# Here's what the pistol can do, too.



## ergo (Aug 15, 2017)




----------



## Bearfootfarm (Jul 13, 2006)

Are we supposed to be impressed at how fast he wastes ammo?


----------



## Texaspredatorhu (Sep 15, 2015)

Bearfootfarm said:


> Are we supposed to be impressed at how fast he wastes ammo?

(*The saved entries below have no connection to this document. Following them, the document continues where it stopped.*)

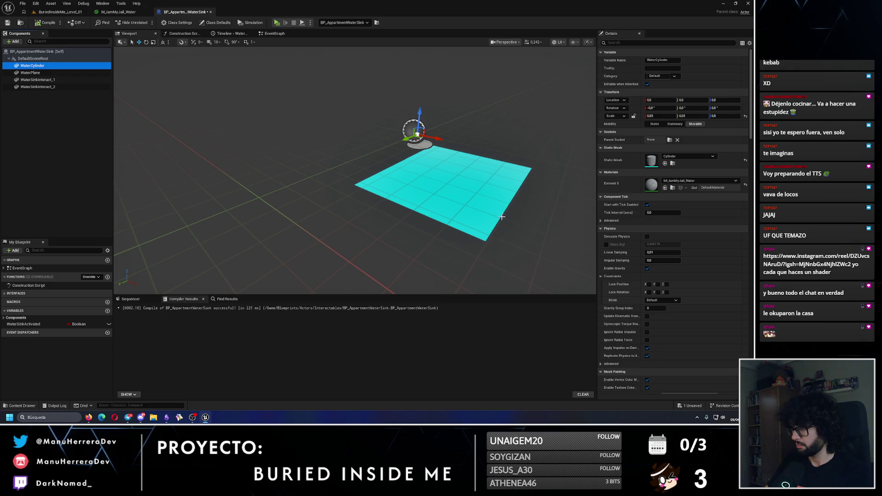
pyautogui.click(683, 182)
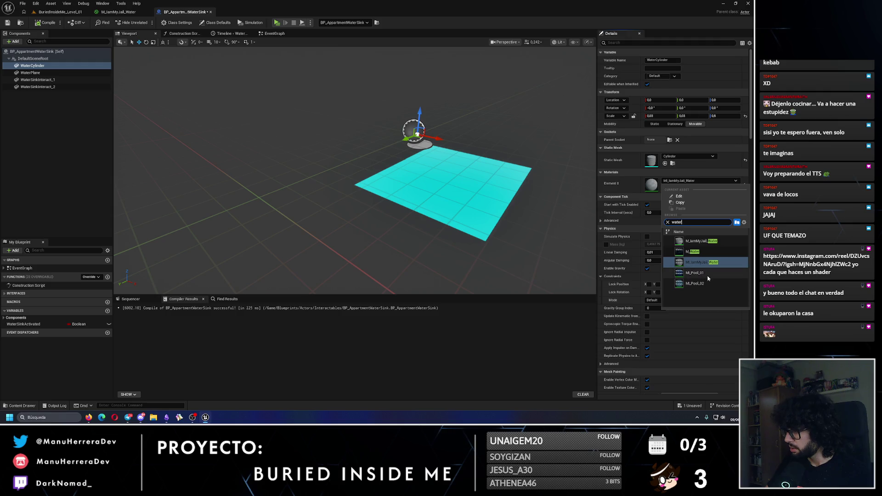
pyautogui.press('Escape')
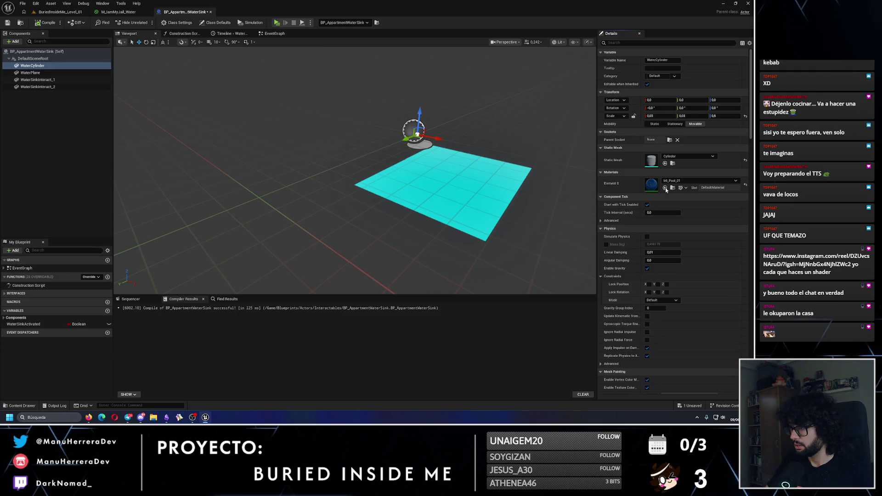
pyautogui.press('Down')
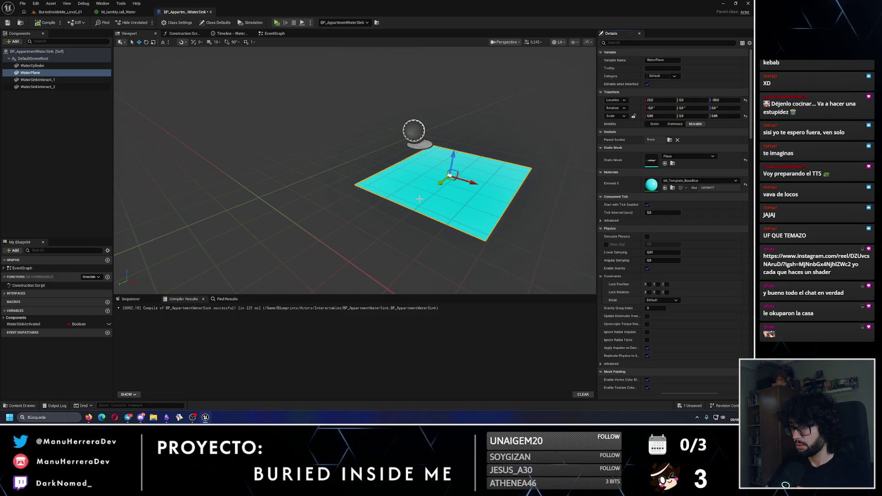
# Step: Set the WaterPlane component's material to MI_Pool_02
pyautogui.click(679, 181)
pyautogui.write('water')
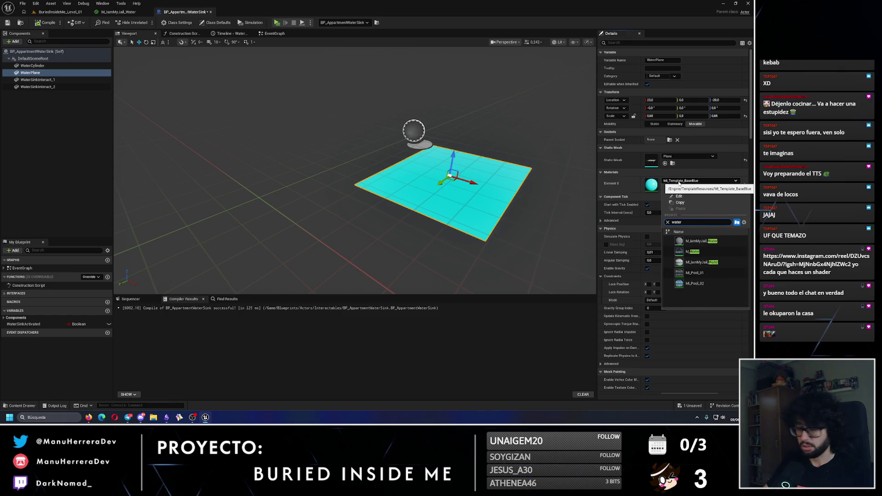
pyautogui.click(694, 273)
pyautogui.scroll(3, 409, 230)
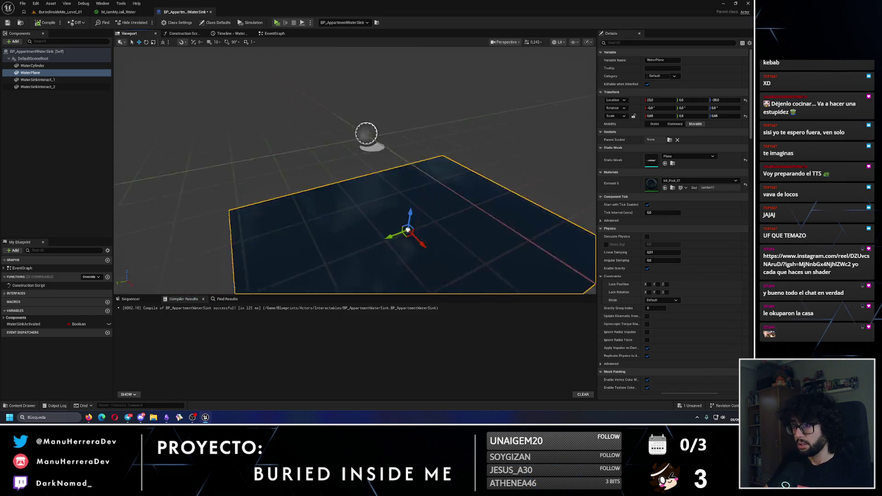
pyautogui.scroll(-4, 409, 230)
pyautogui.click(695, 181)
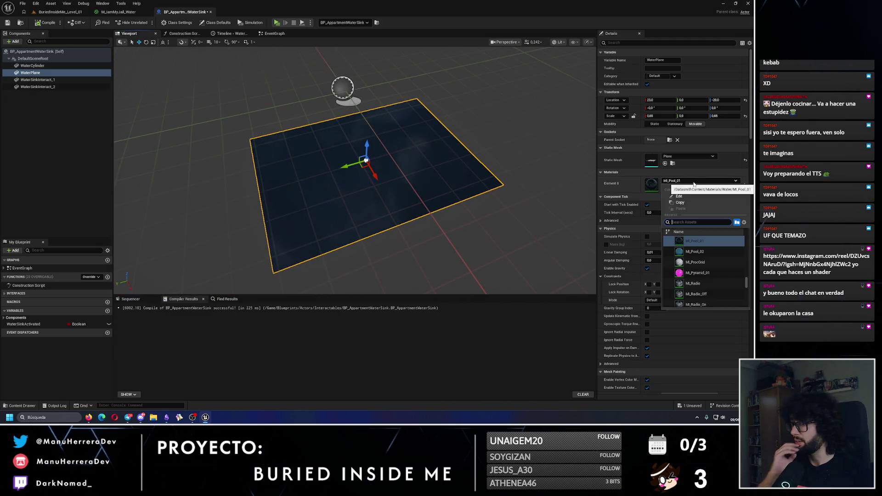
pyautogui.click(695, 252)
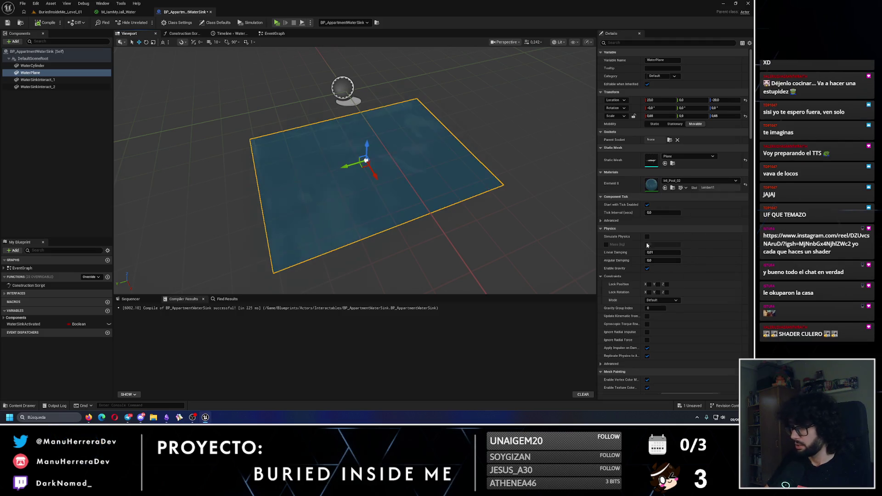
# Step: Save the sink blueprint, assign MI_Pool_02 to WaterCylinder too, and start a Standalone play test
pyautogui.click(7, 23)
pyautogui.click(59, 12)
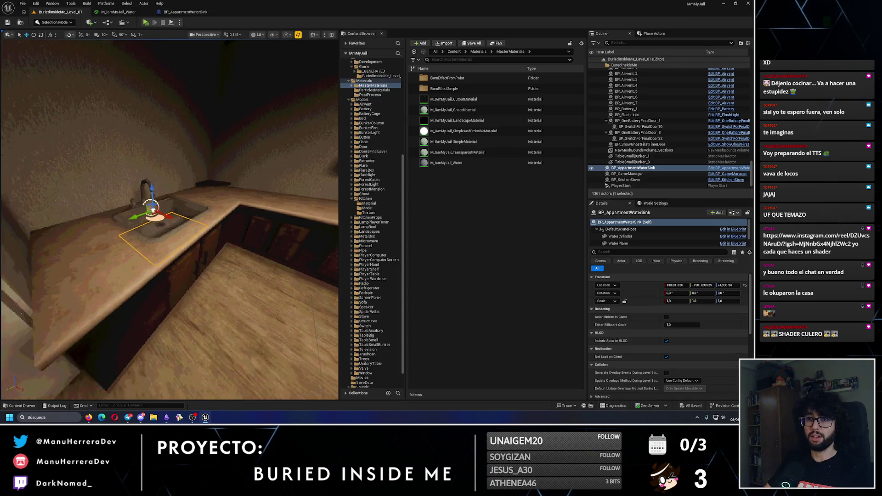
pyautogui.click(120, 12)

Very much so I guess. Accuracy doesn't matter much with that!


----------



## catalekid (Jan 23, 2011)

Looks like he is well withing minute of bad guy on every shot ............ of course, the only reason I can thing of to shoot any person that many times is if you are shooting an underpowered cartridge.


----------



## mustangglp (Jul 7, 2015)

One shot should get the job done with a 45? I suspect he's shoots greatly reduced loads. He a amazing shot anyway.


----------



## Hitch (Oct 19, 2016)

I'm sorry but a 9mm 1911 is blasphemy.


----------



## catalekid (Jan 23, 2011)

I agree with Hitch


----------



## Chuck R. (Apr 24, 2008)

mustangglp said:


> One shot should get the job done with a 45? I suspect he's shoots greatly reduced loads. *He a amazing shot anyway.*


Yup, he's sort of nationally ranked in several different shooting competitions, with a chitload of titles:



> Two time Overall IPSC Revolver World Champion (2002[9] and 2005[10]), and two time Senior IPSC Revolver World Champion (2005 and 2011[11]).
> Seven time USPSA 3-Gun National Championship
> Four time USPSA Multi-gun National Championship
> Four time 2nd Chance Bowling Pin Champion
> ...


https://en.wikipedia.org/wiki/Jerry_Miculek

Chuck


----------